The arachidonic acid metabolite PGE2 is an inflammatory mediator released by action of the enzyme cyclooxygenase from various cell membranes. PGE2 induces vasodilatation, increases vascular permeability, emphasize pain perception by bradykinin and histamine, changes connective tissue metabolism and enhances osteoclastic bone resorption. PGE2 was found in tissue samples from patients with gingivitis and is believed to be involved in the pathogenesis of periodontal disease. (Goodson et al., 1974) (Noguchi and Ishakawa, 2007)
Salivary IL1-β and PGE2 levels have been reported to be increased with periodontal disease severity and decreased with therapy.

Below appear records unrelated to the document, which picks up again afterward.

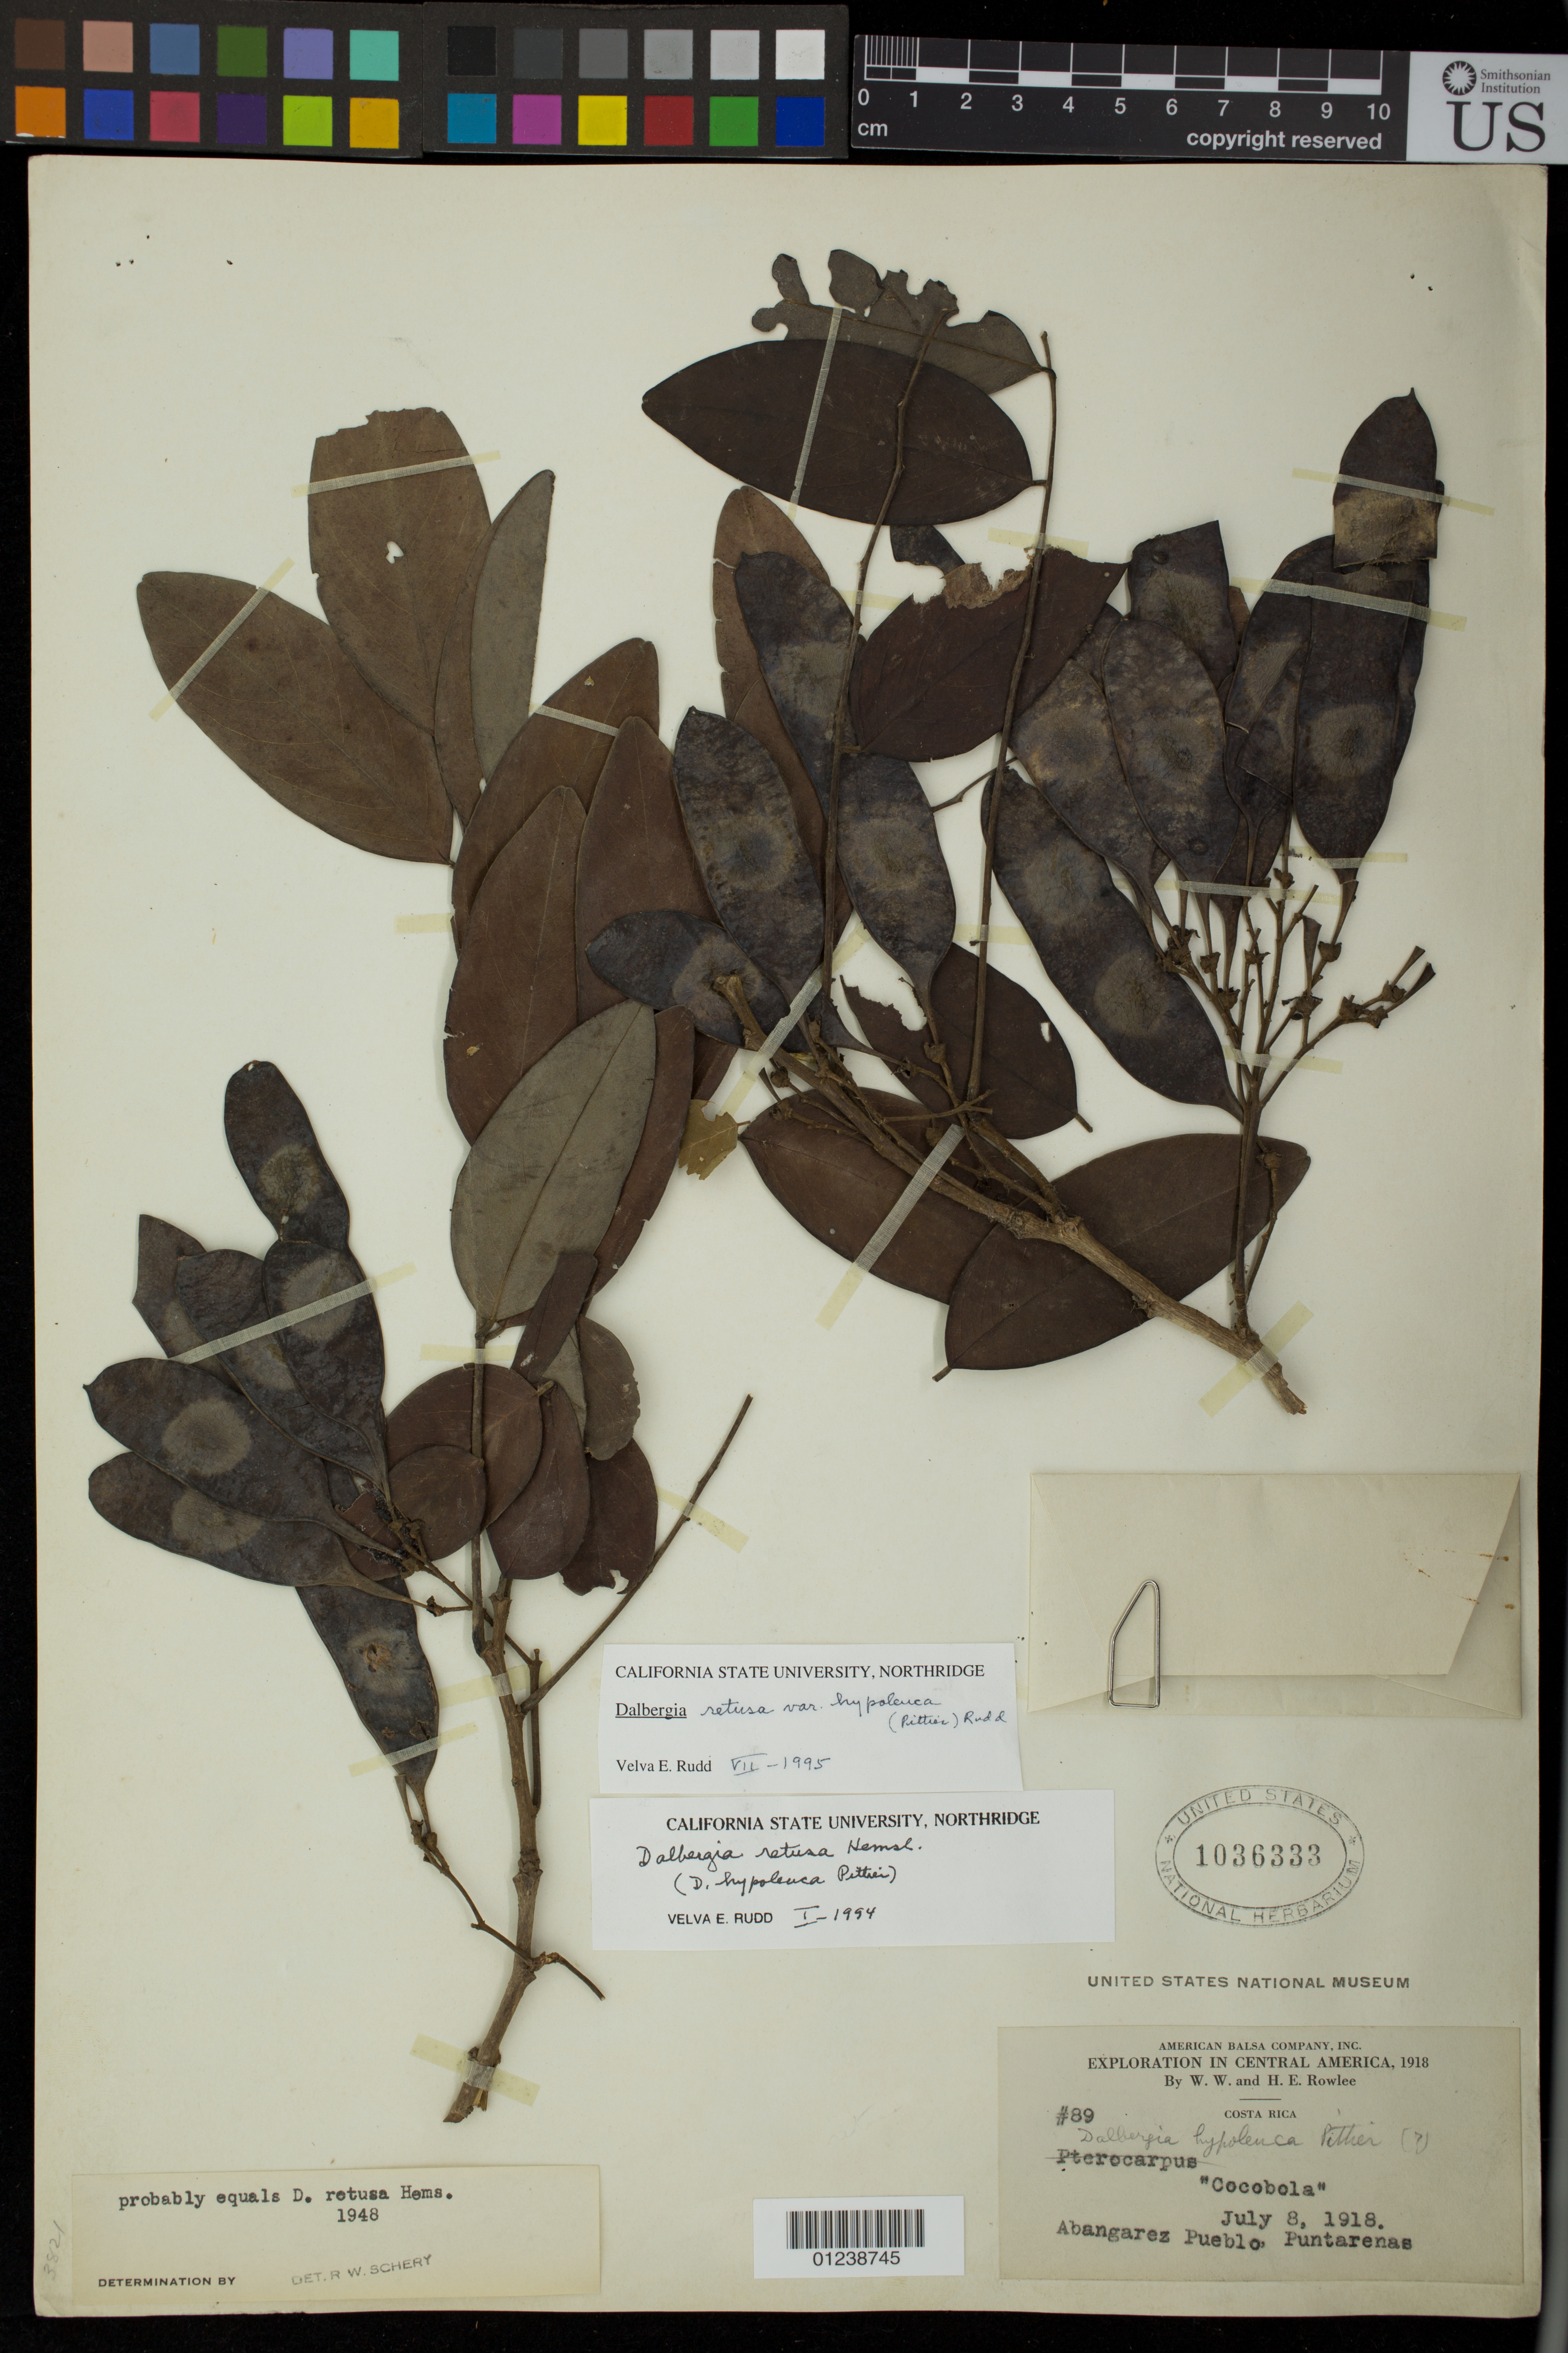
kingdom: Plantae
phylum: Tracheophyta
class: Magnoliopsida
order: Fabales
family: Fabaceae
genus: Dalbergia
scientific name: Dalbergia retusa var. hypoleuca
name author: (Pittier) Rudd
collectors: H. E. Rowlee & W. W. Rowlee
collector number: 89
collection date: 1918-07-08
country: Costa Rica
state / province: Puntarenas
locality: Abangarez Pueblo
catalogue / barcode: US 1036333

High sensitivity and specificity for periodontal disease have also been reported; which suggests that they could be useful surrogate indicators for the presence and severity of periodontal disease. (Sánchez et al., 2013)
Summary and Conclusion
The aim of this study was to assess the period of smoking abstinence needed before any periodontal surgery in order to reverse the negative effects of the reported increased levels of inflammatory markers (IL-1β and PGE2 in this study) associated with smoking on the healing and the periodontium.
This study was performed on three groups, each contained ten patients. The first group contained ten smokers that succeeded to quit smokers. The second group contained ten smokers that continued to smoke. The third contained ten non smokers. All patients in all groups fulfilled the clinical criteria of established chronic periodontitis. Any patient having any systemic illness that might affect the result was excluded from the study. Patients using other forms of tobacco were also excluded. Salivary samples were taken from all patients in all groups after initial periodontal therapy. Then samples were taken after one and two months from quitting smoking in the smoking quitters group. While, in the smokers that continue to smoke and non smokers ; samples were taken after one and two months from the baseline salivary sample. Salivary interleukin 1 beta and prostaglandin E2 were measured in the samples as inflammatory markers.
After analysis of salivary samples using ELISA; it was proven that levels of IL 1β and PGE2 decrease significantly in the smoking quitters and non smokers after one month then decrease again after two months significantly. Smoking quitters and non smokes reach levels close to each other after two months. However, smokers that continue to smoke have non significant decrease all through the study.
As a conclusion, the best period to quit smoking before any periodontal surgery is two months in order to have better prognosis.